**Provided passage**
Before Speaking Out Weigh Risks and Benefits

 This component of the courage calculation focuses on trade-offs.  Who stands to win?  Who stands to lose?  Will you lose your self-respect?  What are the chances that your reputation will be tarnished beyond repair if you go forward?  Will you lose your job? Cause others to lose theirs?  Delay your opportunity for promotion?

 

Then Speak Out on an Ethical Issue

 

Lieutenant General Claudia J. Kennedy, the first female three-star general in the U.S. Army [as Assistant Chief of Staff for Intelligence], went through a difficult risk-benefit assessment [when she was a Lieutenant Colonel] before reporting a fellow officer who had plagiarized a research paper at a professional army school.  Kennedy weighed the negatives (discomfort and embarrassment for ‘snitching’ on a fellow officer) against the positives (allegiance to the army’s high standards for its future leaders, and adherence to her own ethics).  The decision was difficult: An instinct for self-protection, loyalty to her colleagues and to the institution and her personal integrity all contended within her.  She considered speaking privately to the officer, but realized that he would react angrily and that, after all, it wasn’t her job to manage him.  In the end, she decided that her loyalty to the standards was paramount: ‘I…recognized that overlooking an ethical lapse was tantamount to participating in the event.’ she writes in her book Generally Speaking.  She discreetly reported the incident; her reputation remained intact and her career thrived”

**Supplied material**

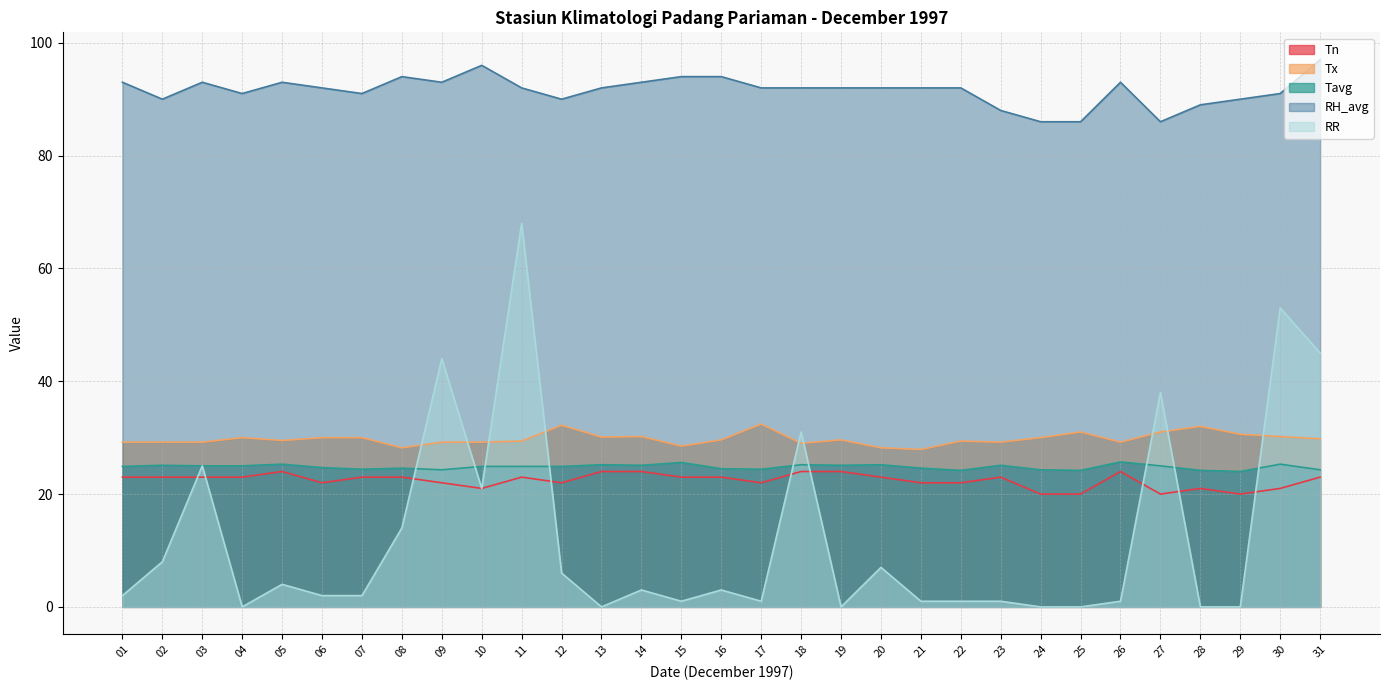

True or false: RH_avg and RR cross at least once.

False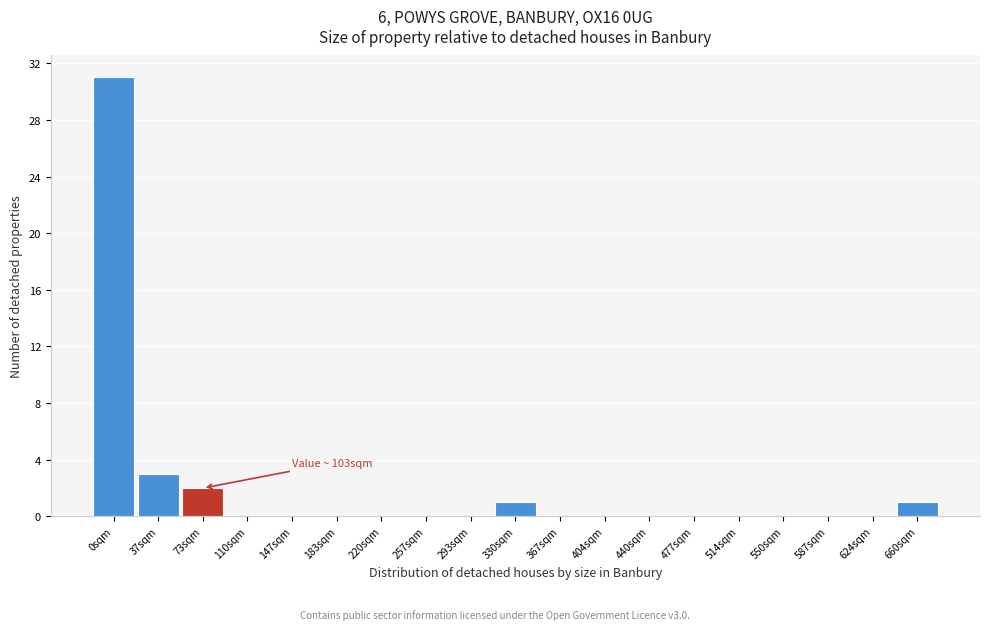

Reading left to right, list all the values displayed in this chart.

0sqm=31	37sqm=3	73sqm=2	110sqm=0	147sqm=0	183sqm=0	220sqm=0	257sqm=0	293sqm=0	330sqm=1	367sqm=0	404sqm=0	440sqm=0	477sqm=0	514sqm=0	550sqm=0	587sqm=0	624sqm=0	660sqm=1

**Exercise instructions**
[1] From the passage on speaking out, write out the part that begins at the words "This component of" and ends after the words "opportunity for promotion?".
[2] Go on with the passage about speaking out on ethical issues, picking up right after its last sentence.

**Expected responses**
[1]
This component of the courage calculation focuses on trade-offs.  Who stands to win?  Who stands to lose?  Will you lose your self-respect?  What are the chances that your reputation will be tarnished beyond repair if you go forward?  Will you lose your job? Cause others to lose theirs?  Delay your opportunity for promotion?

[2]
 

It is also worth noting that exercising integrity and courage builds integrity and courage.  Later, while serving as a Lieutenant General, and as the Assistant Chief of Staff for Intelligence, US Army, Claudia Kennedy also reported another general for sexual harassment, resulting in the end of his career.

 

Sources

-“The Tests of a Leader: Courage as a Skill” in Harvard Business Review January 2007.

-Recollection of news reports at the time.

 

Or Speak Out on a Professional Issue 

 

General Michael T. Flynn,

 

...the top military intelligence officer in Afghanistan…raised eyebrows by writing a report in which [he] said too many intelligence analysts were “ignorant”, “incurious”, and “disengaged”….[He] demanded that 2000 additional intelligence analysts be brought to Afghanistan.

 

In response

 

Secretary Gates said he liked what you had to say, but didn’t like that you released this critique through a Washington think tank rather than traditional military channels.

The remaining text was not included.